----- BRANO -----
21.4.14

The un-italian job.

Sì all'import, no all'export: è questo il segnale mandato dalla nazionale italiana di Cesare Prandelli negli ultimi tempi. E l'ultimo stage ha confermato quanto venne stabilito all'inizio del suo mandato: vi ricordate quando nella prima gara di Prandelli come C.T. esordì Amauri con la maglia azzurra? Era un Costa d'Avorio-Italia e quella dell'italo-brasiliano fu una prestazione deludente. Da un po' gli oriundi hanno più spazio in nazionale: la quasi certa convocazione per il Brasile di Paletta e Romulo è solo uno degli esempi che si possono fare.

Gabriel Paletta, argentino di 28 anni, dovrebbe essere nel gruppo azzurro ai Mondiali.
----- DATI GREZZI -----
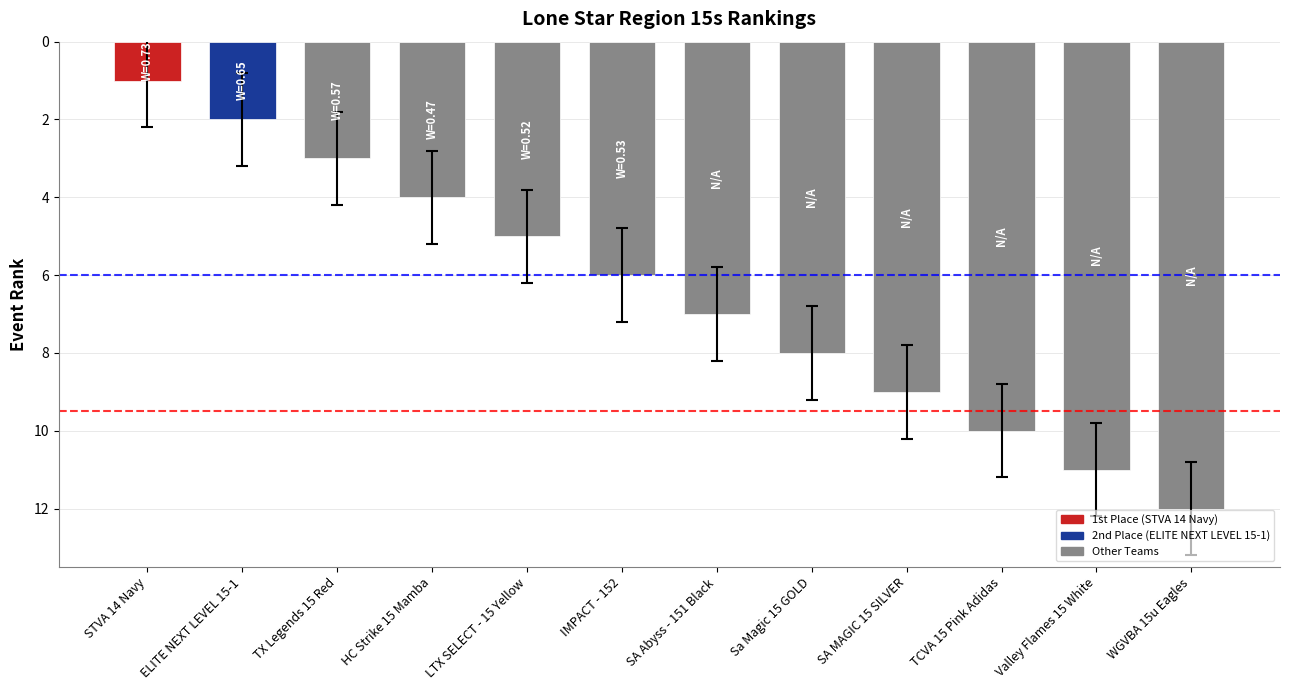

Between WGVBA 15u Eagles and IMPACT - 152, which is larger?

WGVBA 15u Eagles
-----
> **CONSEGNA 1**
Elenca tutti i calciatori nominati nel brano sugli oriundi in nazionale.
> **CONSEGNA 2**
Per favore, prosegui il brano sugli oriundi in nazionale a partire dall'ultima frase.

> **RISPOSTA 1**
Amauri, Gabriel Paletta, Romulo

> **RISPOSTA 2**
Attenzione: questo non vuole esser nazionalismo. Non sono per il famoso "L'Italia agli italiani": se c'è qualcuno molto più bravo, va tenuto in considerazione. E del resto, il C.T. ha bene a mente questo esempio: basti guardare Thiago Motta parte integrante del gruppo azzurro. Tuttavia, veramente c'è bisogno di integrare giocatori di nazionalità diversa? Eppure la storia della nazionale racconta che c'è apertura verso l'oriundo (Camoranesi ha vinto un Mondiale, ricordiamocelo), mentre per l'italiano che gioca bene all'estero il credito è minore.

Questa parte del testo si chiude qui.